Imediatamente ela me solta. Quando olho para ela, seguro uma risada ao ver sua expressão. Idêntica à de uma criança alegre.
- E sabia o quê?! Eu nem disse nada!
- E nem precisa! – Imediatamente ela me estende o celular, sorrindo.
Franzo as sobrancelhas e, desconfiada, o pego em mãos. Jaque fala antes que eu possa sequer entender o que é.
- Acabou de sair na página da Atlantic Records as duas novas contratações, e adivinha o nome que eu encontrei...!
- Mas já?! – Arregalo os olhos, olhando a atualização do site. E, é claro, não consigo conter um sorriso. E a alegria transbordando em mim. – AH, ESTOU TÃO FELIZZZ! – Grito de repente, chorando e abraçando Jaqueline.
- EU TAMBÉEEEM! – Jaque também chora e grita. – Viu? Eu disse! Eu disse que você conseguiria! Da próxima vez, não duvide do meu "sexto sentido". – Jaque diz de uma forma cômica, como se estivesse imitando Liza. Rio alto, sentindo a alegria do momento.
Depois, olho Jaque nos olhos. Vejo uma expressão orgulhosa que quase me faz voltar a chorar.
- Você vai ver... – Jaque coloca uma mecha de cabelo atrás de minha orelha. – Tudo vai melhorar agora.
- Obrigada por me apoiar, amiga. – Sem conseguir segurar, volto a chorar. – Eu te amo.
Abraço Jaque novamente e ela também volta a chorar. Segundos depois e ela praticamente me empurra.
- Ok, ok. Chega dessa melação senão não paro de chorar.
Rio, vendo Jaque secando os olhos enquanto olha no retrovisor do carro.
- Isso merece uma comemoração à altura... – Olho para ela sorrindo e dizemos ao mesmo tempo. – Vinho e pizza!

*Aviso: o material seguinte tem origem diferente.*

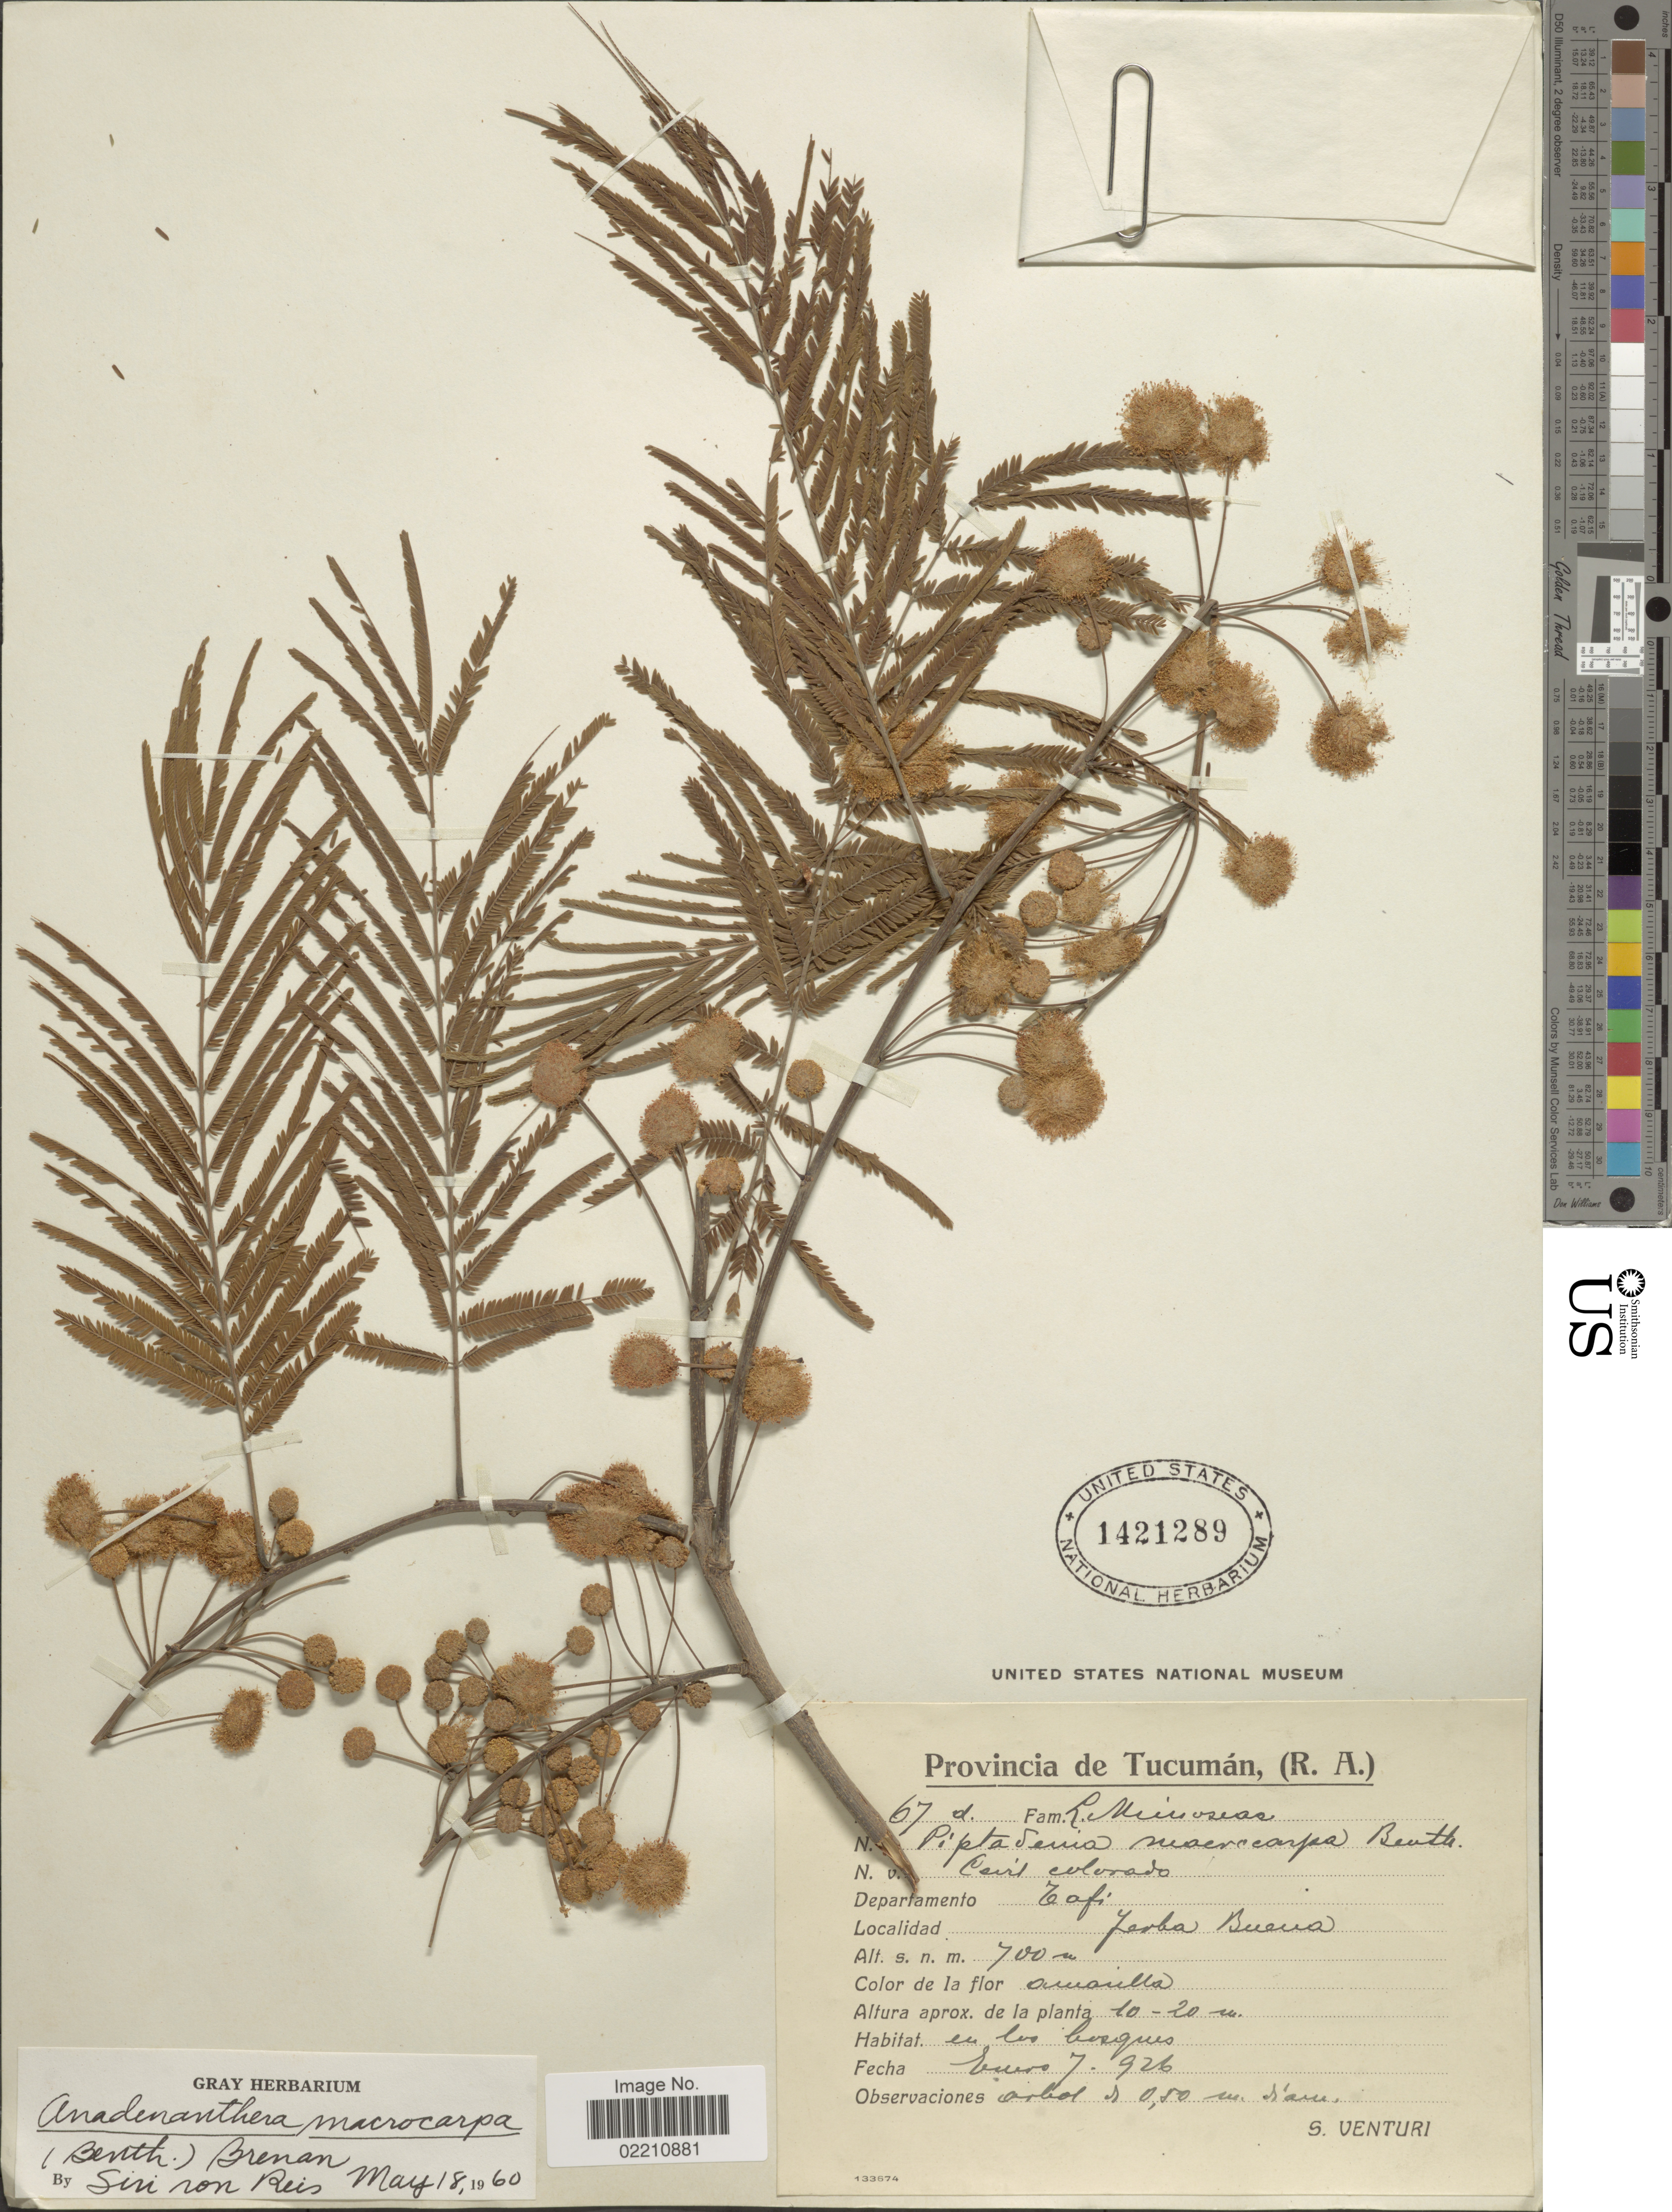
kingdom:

E depois de Jaque chegar do trabalho, nos entupirmos de pizza e bebermos juntas quase duas garrafas de vinho, penso que já comemoramos e já nos emocionamos o suficiente. Além disso, já contei a ela tudo o que aconteceu. Como foi a revelação e tudo o que senti na hora. Mas é claro, não contei nada sobre Bruno Mars. Comentei que ele veio me parabenizar, mas... Não contei sobre o que senti.
Não contei porque sei que é loucura da minha cabeça. Sei que estava muito alegre e nervosa devido a tudo o que aconteceu, e com certeza meu estado afetou aquele momento. E, além disso, ele é Bruno Mars! Qualquer um ficaria nervoso perto dele. Com certeza várias mulheres sentiriam "arrepios". Afinal, Bruno Mars é... lindo. E também muito charmoso. Só agora consigo relembrar da covinha que forma em seu rosto quando ele sorri. E em como seus olhos grandes parecem reluzir. E em como seu cabelo cacheado parece combinar perfeitamente com seu rosto. E em como...
- Saphira...? SAPHIRA!
Me assusto ao ouvir Jaqueline gritar meu nome. Pigarreio, voltando a mim e tentando sorrir. E, mais importante, tentando tirar todo e qualquer pensamento desses da minha cabeça.
- Meu Deus, você está bêbada?! – Pergunta minha amiga.
- Não, só estou... feliz demais. – Sorrio novamente, e Jaque sorri também.
Segundos depois, quase de repente, sua expressão se fecha num misto de tristeza e angústia. Uma expressão específica. Sei que, quando ela assume essa expressão, só pode ser aquele assunto.
- Sei que não é o melhor momento, mas... Meus pais me ligaram hoje. – Diz ela como quem não quer nada, passando os dedos sobre a borda da taça em suas mãos. Me ajeito melhor no sofá.
- O que eles disseram?
- Ah, o de sempre. – Ela sorri de canto, sem olhar para mim. – Perguntaram como estou, e obviamente não se esqueceram de salientar que estou perdendo meu tempo e sendo idiota ao não aceitar o dinheiro e a ajuda deles.
Observo Jaque, parecendo tão... pra baixo. É sempre assim quando ela fala dos pais. Meu coração aperta.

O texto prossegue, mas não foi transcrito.